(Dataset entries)

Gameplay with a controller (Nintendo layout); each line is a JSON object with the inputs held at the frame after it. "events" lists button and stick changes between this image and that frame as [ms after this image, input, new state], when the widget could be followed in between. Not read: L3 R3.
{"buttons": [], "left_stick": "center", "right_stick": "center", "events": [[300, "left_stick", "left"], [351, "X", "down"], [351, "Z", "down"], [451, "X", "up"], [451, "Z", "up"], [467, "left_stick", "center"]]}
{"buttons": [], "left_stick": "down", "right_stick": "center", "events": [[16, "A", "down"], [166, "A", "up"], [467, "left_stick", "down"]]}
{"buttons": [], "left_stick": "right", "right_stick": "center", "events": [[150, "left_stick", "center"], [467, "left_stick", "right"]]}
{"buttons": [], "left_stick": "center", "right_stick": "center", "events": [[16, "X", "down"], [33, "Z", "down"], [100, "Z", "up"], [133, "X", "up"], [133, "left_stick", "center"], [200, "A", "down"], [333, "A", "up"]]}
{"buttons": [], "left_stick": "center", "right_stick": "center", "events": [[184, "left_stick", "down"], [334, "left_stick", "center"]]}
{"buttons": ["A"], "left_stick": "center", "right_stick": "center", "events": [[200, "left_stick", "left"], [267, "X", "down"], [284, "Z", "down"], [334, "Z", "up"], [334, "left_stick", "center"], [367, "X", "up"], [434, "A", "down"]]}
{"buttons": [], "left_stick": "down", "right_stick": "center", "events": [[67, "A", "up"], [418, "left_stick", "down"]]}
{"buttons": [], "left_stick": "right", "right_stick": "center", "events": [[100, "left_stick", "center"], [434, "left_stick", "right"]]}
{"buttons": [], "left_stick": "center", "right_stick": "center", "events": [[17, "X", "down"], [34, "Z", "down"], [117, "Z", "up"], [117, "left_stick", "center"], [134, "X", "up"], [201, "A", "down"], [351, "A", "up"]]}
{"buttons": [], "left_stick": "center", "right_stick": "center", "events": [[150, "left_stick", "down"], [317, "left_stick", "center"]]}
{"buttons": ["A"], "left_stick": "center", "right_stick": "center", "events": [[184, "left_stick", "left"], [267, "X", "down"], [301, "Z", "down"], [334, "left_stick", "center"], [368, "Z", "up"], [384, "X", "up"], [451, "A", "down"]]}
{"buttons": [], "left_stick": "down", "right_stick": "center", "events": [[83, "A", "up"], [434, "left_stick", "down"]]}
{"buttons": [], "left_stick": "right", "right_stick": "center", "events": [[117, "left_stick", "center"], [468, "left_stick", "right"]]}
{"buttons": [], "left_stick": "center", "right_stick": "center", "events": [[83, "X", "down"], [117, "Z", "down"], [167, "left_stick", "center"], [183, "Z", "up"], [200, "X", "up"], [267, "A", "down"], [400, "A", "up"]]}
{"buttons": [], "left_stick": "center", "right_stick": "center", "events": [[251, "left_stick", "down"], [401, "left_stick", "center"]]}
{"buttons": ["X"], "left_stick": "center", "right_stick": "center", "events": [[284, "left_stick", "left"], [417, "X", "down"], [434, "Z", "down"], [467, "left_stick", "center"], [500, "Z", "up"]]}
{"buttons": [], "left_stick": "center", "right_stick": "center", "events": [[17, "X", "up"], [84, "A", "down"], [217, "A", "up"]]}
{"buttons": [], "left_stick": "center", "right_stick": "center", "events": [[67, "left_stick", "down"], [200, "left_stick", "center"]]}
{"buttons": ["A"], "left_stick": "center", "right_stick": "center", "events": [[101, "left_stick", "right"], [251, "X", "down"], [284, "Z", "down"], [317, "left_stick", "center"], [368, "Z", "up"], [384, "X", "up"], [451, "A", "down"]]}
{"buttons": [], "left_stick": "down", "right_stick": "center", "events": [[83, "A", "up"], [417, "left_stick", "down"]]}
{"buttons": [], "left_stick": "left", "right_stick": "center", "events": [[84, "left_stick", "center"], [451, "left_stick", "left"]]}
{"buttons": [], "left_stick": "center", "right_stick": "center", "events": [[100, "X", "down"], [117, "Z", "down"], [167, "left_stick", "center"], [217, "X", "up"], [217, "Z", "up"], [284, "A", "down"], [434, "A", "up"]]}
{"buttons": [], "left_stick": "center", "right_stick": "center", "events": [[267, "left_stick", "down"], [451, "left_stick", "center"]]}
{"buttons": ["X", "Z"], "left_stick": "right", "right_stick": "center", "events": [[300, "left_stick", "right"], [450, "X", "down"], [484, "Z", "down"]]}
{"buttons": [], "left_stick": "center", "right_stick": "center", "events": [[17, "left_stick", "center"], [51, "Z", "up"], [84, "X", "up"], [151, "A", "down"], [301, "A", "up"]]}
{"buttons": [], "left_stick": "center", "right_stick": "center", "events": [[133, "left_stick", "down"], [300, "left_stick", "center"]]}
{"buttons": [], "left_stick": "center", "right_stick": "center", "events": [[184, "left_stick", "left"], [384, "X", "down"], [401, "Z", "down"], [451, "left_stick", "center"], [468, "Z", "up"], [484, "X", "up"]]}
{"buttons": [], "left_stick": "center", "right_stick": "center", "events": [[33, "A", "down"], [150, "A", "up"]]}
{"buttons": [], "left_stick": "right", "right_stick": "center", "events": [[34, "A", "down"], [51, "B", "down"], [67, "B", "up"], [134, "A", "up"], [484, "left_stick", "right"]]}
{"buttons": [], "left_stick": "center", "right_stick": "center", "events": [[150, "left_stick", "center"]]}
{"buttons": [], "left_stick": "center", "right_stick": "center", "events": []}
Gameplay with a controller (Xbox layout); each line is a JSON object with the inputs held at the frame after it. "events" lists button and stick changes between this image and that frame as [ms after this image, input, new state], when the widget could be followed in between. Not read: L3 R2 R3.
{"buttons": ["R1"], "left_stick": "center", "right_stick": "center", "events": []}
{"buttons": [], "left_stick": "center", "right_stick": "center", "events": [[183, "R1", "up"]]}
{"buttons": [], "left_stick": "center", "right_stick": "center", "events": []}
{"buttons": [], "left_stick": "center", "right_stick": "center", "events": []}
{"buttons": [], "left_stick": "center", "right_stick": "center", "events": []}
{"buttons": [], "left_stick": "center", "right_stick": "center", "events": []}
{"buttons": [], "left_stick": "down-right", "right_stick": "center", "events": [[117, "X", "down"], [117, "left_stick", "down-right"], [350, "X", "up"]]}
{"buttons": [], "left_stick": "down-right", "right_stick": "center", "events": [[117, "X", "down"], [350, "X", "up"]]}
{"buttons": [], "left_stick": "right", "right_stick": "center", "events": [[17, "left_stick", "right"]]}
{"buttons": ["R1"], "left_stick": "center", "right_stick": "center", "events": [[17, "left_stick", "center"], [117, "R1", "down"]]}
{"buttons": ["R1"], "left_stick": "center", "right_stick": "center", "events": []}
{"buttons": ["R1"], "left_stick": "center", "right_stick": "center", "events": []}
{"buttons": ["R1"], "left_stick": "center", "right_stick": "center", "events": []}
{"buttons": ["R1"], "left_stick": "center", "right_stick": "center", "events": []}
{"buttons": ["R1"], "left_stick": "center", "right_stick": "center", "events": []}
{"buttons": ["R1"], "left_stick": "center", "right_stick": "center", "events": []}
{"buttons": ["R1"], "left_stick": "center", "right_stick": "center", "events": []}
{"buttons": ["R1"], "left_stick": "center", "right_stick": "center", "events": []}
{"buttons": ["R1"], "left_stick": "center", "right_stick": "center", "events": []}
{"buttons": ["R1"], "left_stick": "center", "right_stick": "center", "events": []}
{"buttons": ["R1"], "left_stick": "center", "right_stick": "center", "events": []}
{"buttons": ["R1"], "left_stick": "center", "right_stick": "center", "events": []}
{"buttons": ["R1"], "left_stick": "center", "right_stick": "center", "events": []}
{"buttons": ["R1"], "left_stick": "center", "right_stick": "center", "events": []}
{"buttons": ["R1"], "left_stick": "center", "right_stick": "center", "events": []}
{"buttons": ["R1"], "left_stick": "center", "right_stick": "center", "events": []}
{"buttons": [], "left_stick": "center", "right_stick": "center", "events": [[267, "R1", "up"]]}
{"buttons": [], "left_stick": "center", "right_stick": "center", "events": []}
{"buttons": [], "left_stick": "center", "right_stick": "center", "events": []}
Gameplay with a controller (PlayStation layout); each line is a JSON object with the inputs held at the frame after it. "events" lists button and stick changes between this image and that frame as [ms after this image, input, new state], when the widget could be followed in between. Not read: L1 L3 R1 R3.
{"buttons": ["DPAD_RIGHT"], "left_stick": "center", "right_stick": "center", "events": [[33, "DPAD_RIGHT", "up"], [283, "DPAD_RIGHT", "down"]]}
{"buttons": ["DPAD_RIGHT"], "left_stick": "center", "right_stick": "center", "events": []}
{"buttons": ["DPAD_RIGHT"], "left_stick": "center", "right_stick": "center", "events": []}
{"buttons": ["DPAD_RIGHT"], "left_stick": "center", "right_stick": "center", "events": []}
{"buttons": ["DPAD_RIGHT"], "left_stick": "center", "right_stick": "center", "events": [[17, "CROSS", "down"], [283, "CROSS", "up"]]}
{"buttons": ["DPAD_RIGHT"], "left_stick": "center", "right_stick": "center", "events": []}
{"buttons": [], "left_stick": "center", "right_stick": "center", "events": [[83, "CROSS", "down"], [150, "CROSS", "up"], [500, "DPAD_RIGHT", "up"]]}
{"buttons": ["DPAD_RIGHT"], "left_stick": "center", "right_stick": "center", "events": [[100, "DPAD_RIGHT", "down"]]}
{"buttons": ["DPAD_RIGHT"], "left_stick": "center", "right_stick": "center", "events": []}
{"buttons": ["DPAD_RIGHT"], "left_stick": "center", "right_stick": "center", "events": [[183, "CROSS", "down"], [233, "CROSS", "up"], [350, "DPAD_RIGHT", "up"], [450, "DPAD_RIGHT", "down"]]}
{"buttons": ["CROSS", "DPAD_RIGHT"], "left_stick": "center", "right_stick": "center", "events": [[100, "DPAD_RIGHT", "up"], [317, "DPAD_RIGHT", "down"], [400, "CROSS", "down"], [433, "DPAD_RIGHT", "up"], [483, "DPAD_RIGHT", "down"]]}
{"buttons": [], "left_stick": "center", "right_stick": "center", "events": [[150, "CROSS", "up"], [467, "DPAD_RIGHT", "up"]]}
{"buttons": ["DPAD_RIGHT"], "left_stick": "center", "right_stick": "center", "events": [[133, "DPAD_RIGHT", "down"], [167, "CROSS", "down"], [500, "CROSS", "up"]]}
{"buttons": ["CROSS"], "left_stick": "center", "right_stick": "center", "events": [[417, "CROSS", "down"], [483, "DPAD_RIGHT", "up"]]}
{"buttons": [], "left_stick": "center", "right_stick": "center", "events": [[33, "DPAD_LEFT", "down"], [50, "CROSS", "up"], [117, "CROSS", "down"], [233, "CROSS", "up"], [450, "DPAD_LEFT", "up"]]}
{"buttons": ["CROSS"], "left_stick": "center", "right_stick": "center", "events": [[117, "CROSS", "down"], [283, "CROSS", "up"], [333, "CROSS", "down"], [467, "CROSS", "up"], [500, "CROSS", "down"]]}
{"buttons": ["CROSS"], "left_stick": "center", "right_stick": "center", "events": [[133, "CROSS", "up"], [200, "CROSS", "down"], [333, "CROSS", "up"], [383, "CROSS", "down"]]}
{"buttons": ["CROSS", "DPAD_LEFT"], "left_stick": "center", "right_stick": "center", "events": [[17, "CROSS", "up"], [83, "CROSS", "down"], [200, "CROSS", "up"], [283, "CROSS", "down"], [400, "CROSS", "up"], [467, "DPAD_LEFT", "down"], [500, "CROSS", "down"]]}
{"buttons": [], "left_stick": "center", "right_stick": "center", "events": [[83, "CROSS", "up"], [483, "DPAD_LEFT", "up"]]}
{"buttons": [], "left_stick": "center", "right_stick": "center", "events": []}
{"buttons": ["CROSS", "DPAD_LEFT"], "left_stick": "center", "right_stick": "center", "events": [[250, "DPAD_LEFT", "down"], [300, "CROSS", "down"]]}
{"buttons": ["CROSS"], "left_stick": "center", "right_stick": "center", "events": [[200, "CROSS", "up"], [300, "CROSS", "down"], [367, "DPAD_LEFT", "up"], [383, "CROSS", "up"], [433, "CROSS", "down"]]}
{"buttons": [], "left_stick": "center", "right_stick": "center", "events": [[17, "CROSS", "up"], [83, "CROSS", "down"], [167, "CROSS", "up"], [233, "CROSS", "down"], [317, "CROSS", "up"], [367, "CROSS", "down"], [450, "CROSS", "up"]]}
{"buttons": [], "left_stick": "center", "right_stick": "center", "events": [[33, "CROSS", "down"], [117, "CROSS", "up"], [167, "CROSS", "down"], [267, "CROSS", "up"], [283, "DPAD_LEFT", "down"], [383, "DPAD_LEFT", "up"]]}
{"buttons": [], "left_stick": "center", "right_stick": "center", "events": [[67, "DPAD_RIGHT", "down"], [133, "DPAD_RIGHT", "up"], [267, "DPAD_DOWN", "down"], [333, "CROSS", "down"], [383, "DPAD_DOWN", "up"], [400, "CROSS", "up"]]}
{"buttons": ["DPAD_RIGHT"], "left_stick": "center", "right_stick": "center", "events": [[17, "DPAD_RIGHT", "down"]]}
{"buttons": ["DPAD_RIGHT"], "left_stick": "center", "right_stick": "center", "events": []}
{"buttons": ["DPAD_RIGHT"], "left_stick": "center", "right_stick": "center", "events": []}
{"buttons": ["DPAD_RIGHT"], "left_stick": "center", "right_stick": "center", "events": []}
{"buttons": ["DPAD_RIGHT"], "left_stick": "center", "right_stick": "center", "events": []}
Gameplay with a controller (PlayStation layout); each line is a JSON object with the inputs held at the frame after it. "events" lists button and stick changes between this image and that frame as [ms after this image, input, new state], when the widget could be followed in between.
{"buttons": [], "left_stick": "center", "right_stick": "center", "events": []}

> **TASK INSTRUCTIONS**:
Number of lines above containing "PlayStation": state it and nothing else.

> **REPLY**:
2